The task ▸ Your task is to repeat exactly the lines below between the line holding "Privacywetgeving" and the line holding "Adviesorganen", inclusive, and only those.

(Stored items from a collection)
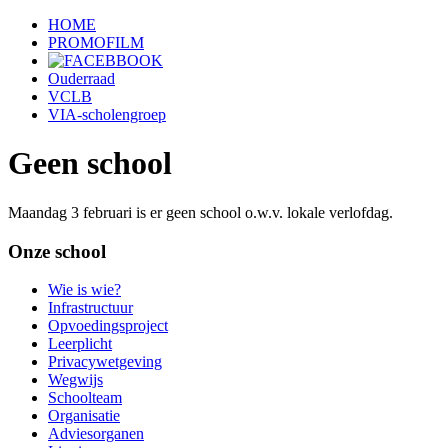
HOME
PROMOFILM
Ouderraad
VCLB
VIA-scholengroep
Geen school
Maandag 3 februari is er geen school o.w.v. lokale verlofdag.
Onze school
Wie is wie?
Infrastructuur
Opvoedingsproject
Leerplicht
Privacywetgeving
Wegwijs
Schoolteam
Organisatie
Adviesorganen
---
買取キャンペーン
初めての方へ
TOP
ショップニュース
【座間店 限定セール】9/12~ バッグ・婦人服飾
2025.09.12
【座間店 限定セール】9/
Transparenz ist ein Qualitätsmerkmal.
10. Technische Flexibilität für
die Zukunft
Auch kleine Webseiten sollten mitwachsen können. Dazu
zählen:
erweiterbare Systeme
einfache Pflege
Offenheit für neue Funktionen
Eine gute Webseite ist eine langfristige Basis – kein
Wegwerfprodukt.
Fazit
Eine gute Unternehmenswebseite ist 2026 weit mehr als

Solution for this problem ▸
Privacywetgeving
Wegwijs
Schoolteam
Organisatie
Adviesorganen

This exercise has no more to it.